A number of features of ICP suggest that environmental factors also have a role in the disease:

  • It has been reported that the incidence of ICP is higher in winter than summer.[25]
  • The incidence of ICP in Chile has dropped from 14% of pregnancies before 1975 to 4% in 2016.[26]
  • ICP recurs in between 60% and 90% of subsequent pregnancies.
  • Low serum selenium levels have been linked to ICP,[27] although the role of selenium in bile secretion is not known.

Diagnosis

ICP is diagnosed by blood tests including a serum bile acid test and liver function test. While most pregnant women experience some itch from time to time, itching without a visible rash, or persistent or extensive itch symptoms should be reported to the midwife or obstetrician. It is important to note that as the level of itch does not correlate with bile acid levels (shown to be the most likely cause of stillbirth in ICP), the itch in ICP can range from being mild to severe.

To obtain a diagnosis of ICP, a liver function test and a serum bile acid test should be requested. Although the ALT level may be raised, 20% of women with ICP will always have a normal LFT test result.[28] This, plus pruritus of palms and soles, could be considered as potentially diagnostic of ICP but only with elevated bile acid levels (however LFTs are not always elevated in ICP patients). The serum bile acid blood test for ICP is a quantitative measurement of bile acids.

Other problems with the liver that occur in pregnancy should be considered by the treating clinician. These include preeclampsia, the HELLP syndrome, and acute fatty liver of pregnancy. Furthermore, other causes of hepatitis, like hepatitis viruses, cancer and certain medications, should also be considered.

Treatment

Many providers will prescribe ursodeoxycholic acid. The most recent trial, PITCHES,[29] did not show an overall beneficial effect, but some researchers believe that it may still be useful to offer ursodeoxycholic acid to women whose bile acids are > 40 μmol/litre. While there is no cure for ICP, and no way to guarantee a successful outcome, studies have shown a slightly better fetal and maternal outcome from administration of ursodeoxycholic acid, whereas cholestyramine appears to only relieve itching.[19][30]
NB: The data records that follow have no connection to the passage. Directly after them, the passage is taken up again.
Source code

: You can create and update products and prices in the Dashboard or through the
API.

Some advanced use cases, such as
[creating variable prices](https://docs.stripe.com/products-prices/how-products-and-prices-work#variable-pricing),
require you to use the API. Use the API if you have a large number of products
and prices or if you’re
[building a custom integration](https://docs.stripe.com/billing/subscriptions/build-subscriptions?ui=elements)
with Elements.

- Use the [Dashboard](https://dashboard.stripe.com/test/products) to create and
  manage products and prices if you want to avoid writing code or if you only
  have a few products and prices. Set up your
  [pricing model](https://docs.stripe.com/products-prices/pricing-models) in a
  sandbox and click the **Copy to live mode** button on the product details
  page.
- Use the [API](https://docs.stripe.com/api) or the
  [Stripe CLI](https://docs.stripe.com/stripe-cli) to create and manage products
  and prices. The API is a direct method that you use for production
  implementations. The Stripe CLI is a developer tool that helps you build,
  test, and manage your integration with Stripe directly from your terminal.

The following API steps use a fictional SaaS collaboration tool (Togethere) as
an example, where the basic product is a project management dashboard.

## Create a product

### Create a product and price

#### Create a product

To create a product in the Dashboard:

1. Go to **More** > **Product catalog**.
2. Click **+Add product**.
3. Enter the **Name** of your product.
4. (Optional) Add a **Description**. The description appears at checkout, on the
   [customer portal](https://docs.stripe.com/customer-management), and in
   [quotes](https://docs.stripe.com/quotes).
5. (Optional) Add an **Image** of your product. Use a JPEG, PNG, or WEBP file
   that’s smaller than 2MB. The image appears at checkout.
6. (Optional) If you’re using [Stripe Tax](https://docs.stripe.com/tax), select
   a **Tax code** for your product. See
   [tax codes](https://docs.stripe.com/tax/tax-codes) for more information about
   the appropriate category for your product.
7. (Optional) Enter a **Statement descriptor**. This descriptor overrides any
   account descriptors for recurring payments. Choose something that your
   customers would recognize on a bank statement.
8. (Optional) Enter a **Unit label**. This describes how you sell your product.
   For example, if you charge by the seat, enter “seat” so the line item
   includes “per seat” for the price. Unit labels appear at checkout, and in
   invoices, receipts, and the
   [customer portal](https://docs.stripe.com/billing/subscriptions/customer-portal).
There is no evidence that giving oral water-soluble Vitamin K may help to avoid the risk of hemorrhage at delivery. However, experts in ICP will prescribe this if the woman reports pale stools, has very severe ICP (bile acids > 100 μmol/litre) or has a known clotting problem.

Delivery from 34 weeks may be important to reduce the risk of stillbirth, as a recent study identified the level of bile acids at which stillbirth risk rises. This research, published in The Lancet, also suggests that around 90% of women with ICP could wait until 39 weeks of pregnancy to be induced. However, this relies on regular bile acid testing with rapid return of results.[7]